Experimenting last spring with ways to save electricity, the Wilsons noticed a local newspaper story about a new company called My Emissions Exchange. The start-up company promised not only to help track energy savings, but to add up the amount of pollution avoided as a result, and sell it as carbon credits in the voluntary U.S. carbon offset market. The Wilsons signed up last year and sold their first offset in January for a whopping $21.50–or just over $17 after My Emissions Exchange took its commission.
Sound strange? It is — in the United States, where companies can emit an unlimited amount of carbon dioxide and other greenhouse gases into the air. Buying carbon credits is an entirely voluntary form of environmental charity. But in places like the European Union that have placed a cap on carbon emissions, carbon credits (not produced by individual households, however) are bought every day. Companies that fail to reduce their own emissions enough to comply with regulations essentially can pay someone else to do it.

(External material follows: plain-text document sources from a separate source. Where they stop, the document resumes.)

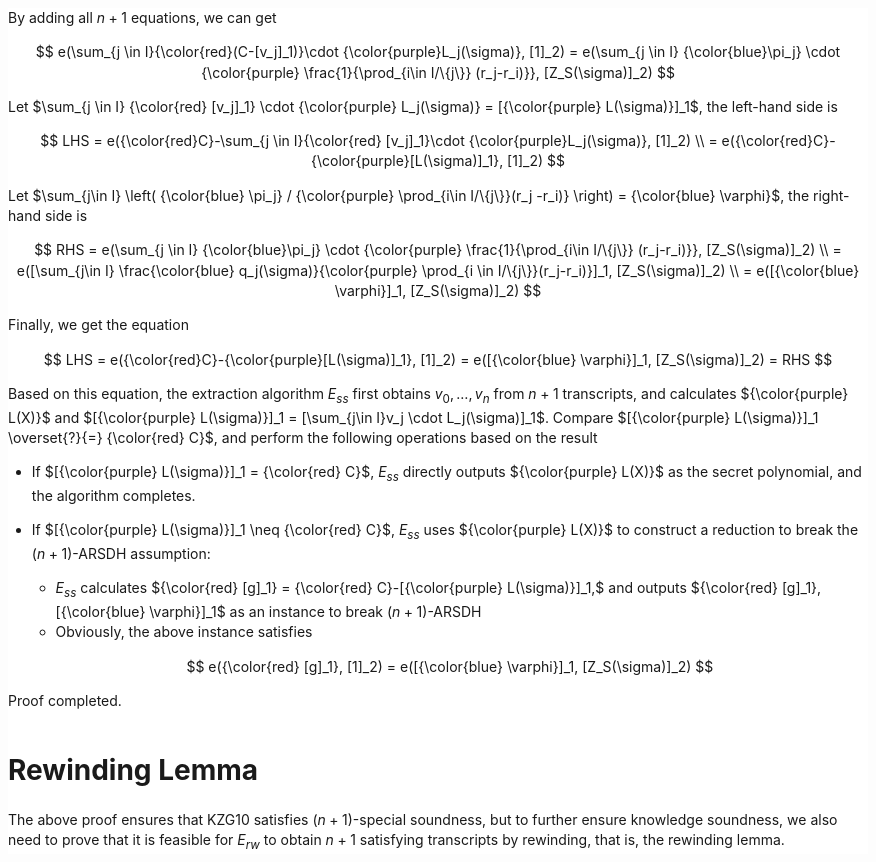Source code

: By adding all $n+1$ equations, we can get

$$
e(\sum_{j \in I}{\color{red}(C-[v_j]_1)}\cdot {\color{purple}L_j(\sigma)}, [1]_2) = e(\sum_{j \in I} {\color{blue}\pi_j} \cdot {\color{purple} \frac{1}{\prod_{i\in I/\{j\}} (r_j-r_i)}}, [Z_S(\sigma)]_2)
$$

Let $\sum_{j \in I} {\color{red} [v_j]_1} \cdot {\color{purple} L_j(\sigma)} = [{\color{purple} L(\sigma)}]_1$, the left-hand side is

$$
LHS = e({\color{red}C}-\sum_{j \in I}{\color{red} [v_j]_1}\cdot {\color{purple}L_j(\sigma)}, [1]_2)  \\ = e({\color{red}C}-{\color{purple}[L(\sigma)]_1}, [1]_2) 
$$

Let $\sum_{j\in I} \left( {\color{blue} \pi_j} / {\color{purple} \prod_{i\in I/\{j\}}(r_j -r_i)} \right) = {\color{blue} \varphi}$, the right-hand side is

$$
RHS  = e(\sum_{j \in I} {\color{blue}\pi_j} \cdot {\color{purple} \frac{1}{\prod_{i\in I/\{j\}} (r_j-r_i)}}, [Z_S(\sigma)]_2) \\ = e([\sum_{j\in I} \frac{\color{blue} q_j(\sigma)}{\color{purple} \prod_{i \in I/\{j\}}(r_j-r_i)}]_1, [Z_S(\sigma)]_2) \\ = e([{\color{blue} \varphi}]_1, [Z_S(\sigma)]_2)
$$

Finally, we get the equation

$$
LHS = e({\color{red}C}-{\color{purple}[L(\sigma)]_1}, [1]_2) = e([{\color{blue} \varphi}]_1, [Z_S(\sigma)]_2) = RHS
$$

Based on this equation, the extraction algorithm $E_{ss}$ first obtains $v_0,\ldots,v_n$ from $n+1$ transcripts, and calculates ${\color{purple} L(X)}$ and $[{\color{purple} L(\sigma)}]_1 = [\sum_{j\in I}v_j \cdot L_j(\sigma)]_1$. Compare $[{\color{purple} L(\sigma)}]_1 \overset{?}{=} {\color{red} C}$, and perform the following operations based on the result

- If $[{\color{purple} L(\sigma)}]_1 = {\color{red} C}$, $E_{ss}$ directly outputs ${\color{purple} L(X)}$ as the secret polynomial, and the algorithm completes.
- If $[{\color{purple} L(\sigma)}]_1 \neq {\color{red} C}$, $E_{ss}$ uses ${\color{purple} L(X)}$ to construct a reduction to break the $(n+1)\text{-ARSDH}$ assumption:
    - $E_{ss}$ calculates ${\color{red} [g]_1} = {\color{red} C}-[{\color{purple} L(\sigma)}]_1,$ and outputs ${\color{red} [g]_1}, [{\color{blue} \varphi}]_1$ as an instance to break $(n+1)\text{-ARSDH}$
    - Obviously, the above instance satisfies
    
    $$
    e({\color{red} [g]_1}, [1]_2) = e([{\color{blue} \varphi}]_1, [Z_S(\sigma)]_2)
    $$
    

Proof completed.

# Rewinding Lemma

The above proof ensures that KZG10 satisfies $(n+1)$-special soundness, but to further ensure knowledge soundness, we also need to prove that it is feasible for $E_{rw}$ to obtain $n+1$ satisfying transcripts by rewinding, that is, the rewinding lemma.
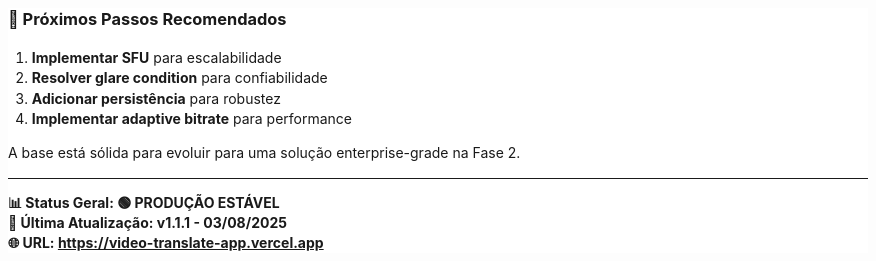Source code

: ### 🎯 Próximos Passos Recomendados
1. **Implementar SFU** para escalabilidade
2. **Resolver glare condition** para confiabilidade
3. **Adicionar persistência** para robustez
4. **Implementar adaptive bitrate** para performance

A base está sólida para evoluir para uma solução enterprise-grade na Fase 2.

---

**📊 Status Geral: 🟢 PRODUÇÃO ESTÁVEL**  
**🔄 Última Atualização: v1.1.1 - 03/08/2025**  
**🌐 URL: https://video-translate-app.vercel.app**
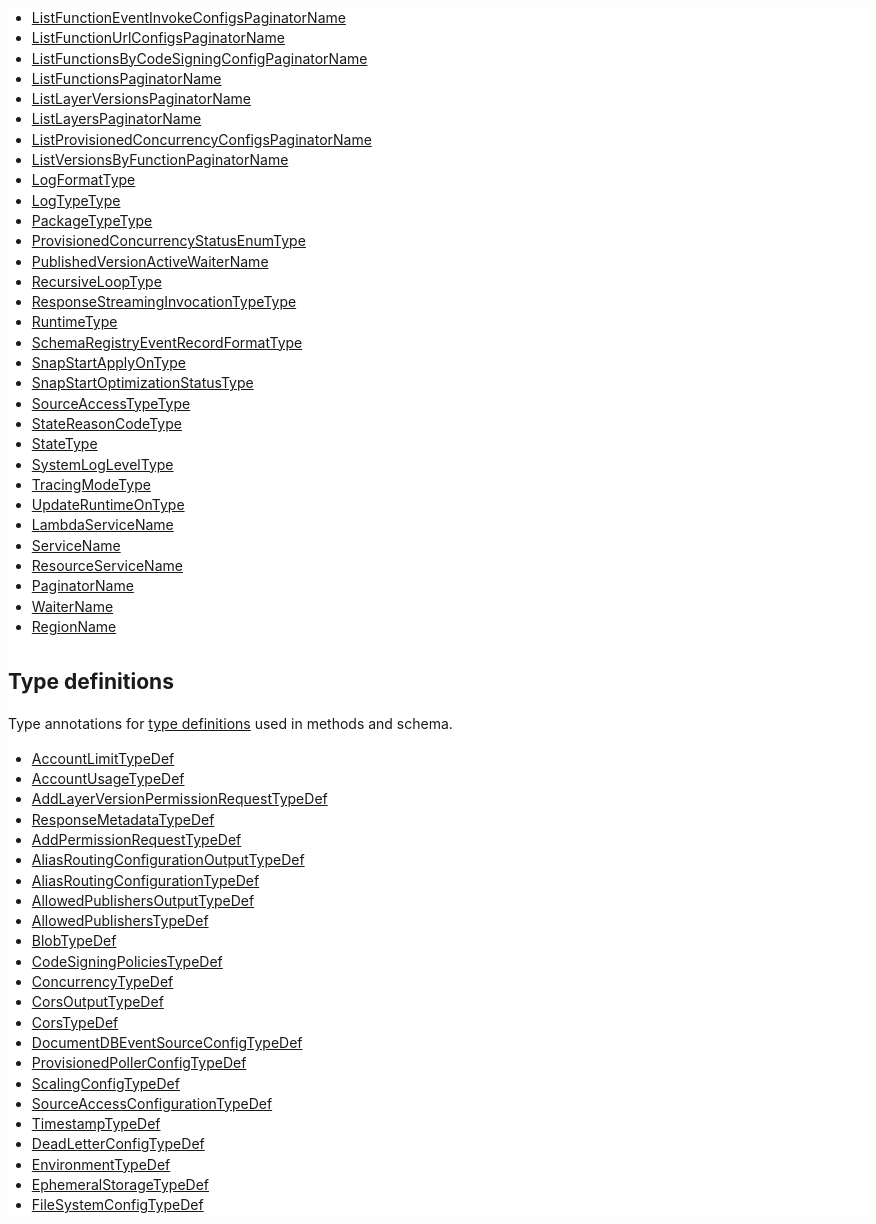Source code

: - [ListFunctionEventInvokeConfigsPaginatorName](./literals.md#listfunctioneventinvokeconfigspaginatorname)
- [ListFunctionUrlConfigsPaginatorName](./literals.md#listfunctionurlconfigspaginatorname)
- [ListFunctionsByCodeSigningConfigPaginatorName](./literals.md#listfunctionsbycodesigningconfigpaginatorname)
- [ListFunctionsPaginatorName](./literals.md#listfunctionspaginatorname)
- [ListLayerVersionsPaginatorName](./literals.md#listlayerversionspaginatorname)
- [ListLayersPaginatorName](./literals.md#listlayerspaginatorname)
- [ListProvisionedConcurrencyConfigsPaginatorName](./literals.md#listprovisionedconcurrencyconfigspaginatorname)
- [ListVersionsByFunctionPaginatorName](./literals.md#listversionsbyfunctionpaginatorname)
- [LogFormatType](./literals.md#logformattype)
- [LogTypeType](./literals.md#logtypetype)
- [PackageTypeType](./literals.md#packagetypetype)
- [ProvisionedConcurrencyStatusEnumType](./literals.md#provisionedconcurrencystatusenumtype)
- [PublishedVersionActiveWaiterName](./literals.md#publishedversionactivewaitername)
- [RecursiveLoopType](./literals.md#recursivelooptype)
- [ResponseStreamingInvocationTypeType](./literals.md#responsestreaminginvocationtypetype)
- [RuntimeType](./literals.md#runtimetype)
- [SchemaRegistryEventRecordFormatType](./literals.md#schemaregistryeventrecordformattype)
- [SnapStartApplyOnType](./literals.md#snapstartapplyontype)
- [SnapStartOptimizationStatusType](./literals.md#snapstartoptimizationstatustype)
- [SourceAccessTypeType](./literals.md#sourceaccesstypetype)
- [StateReasonCodeType](./literals.md#statereasoncodetype)
- [StateType](./literals.md#statetype)
- [SystemLogLevelType](./literals.md#systemlogleveltype)
- [TracingModeType](./literals.md#tracingmodetype)
- [UpdateRuntimeOnType](./literals.md#updateruntimeontype)
- [LambdaServiceName](./literals.md#lambdaservicename)
- [ServiceName](./literals.md#servicename)
- [ResourceServiceName](./literals.md#resourceservicename)
- [PaginatorName](./literals.md#paginatorname)
- [WaiterName](./literals.md#waitername)
- [RegionName](./literals.md#regionname)




## Type definitions

Type annotations for [type definitions](./type_defs.md) used in methods and schema.

- [AccountLimitTypeDef](./type_defs.md#accountlimittypedef)
- [AccountUsageTypeDef](./type_defs.md#accountusagetypedef)
- [AddLayerVersionPermissionRequestTypeDef](./type_defs.md#addlayerversionpermissionrequesttypedef)
- [ResponseMetadataTypeDef](./type_defs.md#responsemetadatatypedef)
- [AddPermissionRequestTypeDef](./type_defs.md#addpermissionrequesttypedef)
- [AliasRoutingConfigurationOutputTypeDef](./type_defs.md#aliasroutingconfigurationoutputtypedef)
- [AliasRoutingConfigurationTypeDef](./type_defs.md#aliasroutingconfigurationtypedef)
- [AllowedPublishersOutputTypeDef](./type_defs.md#allowedpublishersoutputtypedef)
- [AllowedPublishersTypeDef](./type_defs.md#allowedpublisherstypedef)
- [BlobTypeDef](./type_defs.md#blobtypedef)
- [CodeSigningPoliciesTypeDef](./type_defs.md#codesigningpoliciestypedef)
- [ConcurrencyTypeDef](./type_defs.md#concurrencytypedef)
- [CorsOutputTypeDef](./type_defs.md#corsoutputtypedef)
- [CorsTypeDef](./type_defs.md#corstypedef)
- [DocumentDBEventSourceConfigTypeDef](./type_defs.md#documentdbeventsourceconfigtypedef)
- [ProvisionedPollerConfigTypeDef](./type_defs.md#provisionedpollerconfigtypedef)
- [ScalingConfigTypeDef](./type_defs.md#scalingconfigtypedef)
- [SourceAccessConfigurationTypeDef](./type_defs.md#sourceaccessconfigurationtypedef)
- [TimestampTypeDef](./type_defs.md#timestamptypedef)
- [DeadLetterConfigTypeDef](./type_defs.md#deadletterconfigtypedef)
- [EnvironmentTypeDef](./type_defs.md#environmenttypedef)
- [EphemeralStorageTypeDef](./type_defs.md#ephemeralstoragetypedef)
- [FileSystemConfigTypeDef](./type_defs.md#filesystemconfigtypedef)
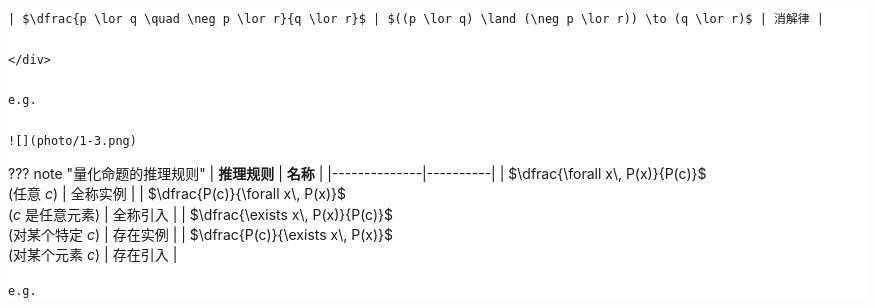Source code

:     | $\dfrac{p \lor q \quad \neg p \lor r}{q \lor r}$ | $((p \lor q) \land (\neg p \lor r)) \to (q \lor r)$ | 消解律 |

    </div>
    
    e.g.

    ![](photo/1-3.png)

??? note "量化命题的推理规则"
    | **推理规则** | **名称** |
    |--------------|----------|
    | $\dfrac{\forall x\, P(x)}{P(c)}$ <br> (任意 $c$) | 全称实例 |
    | $\dfrac{P(c)}{\forall x\, P(x)}$ <br> ($c$ 是任意元素) | 全称引入 |
    | $\dfrac{\exists x\, P(x)}{P(c)}$ <br> (对某个特定 $c$) | 存在实例 |
    | $\dfrac{P(c)}{\exists x\, P(x)}$ <br> (对某个元素 $c$) | 存在引入 |

    e.g.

This market-based concept, called “cap-and-trade,” could be coming stateside soon. It was part of President Obama’s campaign platform, and while a bill to cap carbon emissions is stalled in the U.S. Senate, proponents say they’ll keep pushing until Congress passes a law to fight global warming.
But it wasn’t this big picture–global energy markets and climate change–that motivated the Wilsons to begin making alternate energy plans early last year. They were simply focused on what they’d been hearing for months from their local electric company.
For well over a decade, state-ordered rate caps shielded 1.4 million Pennsylvania residents from the steadily rising cost of power as global demand grew. Through 2009, customers of PPL Electric Utilities essentially paid 1990s prices for their electricity, the Allentown, Pa.-based company says. But the rate caps were set to expire on Dec. 31, and the company told its customers to brace for a 30 percent increase.
The Wilsons decided to act. Randy had just retired from the accounts department at a local health insurer, and the couple was also trying to grow a home business. The thought of digging into their pockets to pay 30 percent more than their usual $100 monthly electric bill held little appeal.
They started in the spring of 2009 with the simplest measure they knew—replacing incandescent bulbs with compact fluorescents, which use up to 75 percent less electricity than an equally bright traditional bulb.
“Next, we started looking at other things and noticed we were leaving computers on all the time even though they didn’t always need to be on,” Randy Wilson says.
Then the Wilsons started getting serious, purchasing a $25 device called a Kill A Watt that they could hook up to electrical appliances to find out how much energy each was using, or wasting when not in use. They began habitually unplugging unused electrical devices, and got rid of their son’s heated waterbed.
They began watching thermostat settings and moderating their use of energy-guzzling appliances. “I have what you might call a hybrid clothes dryer,” Tami Wilson says.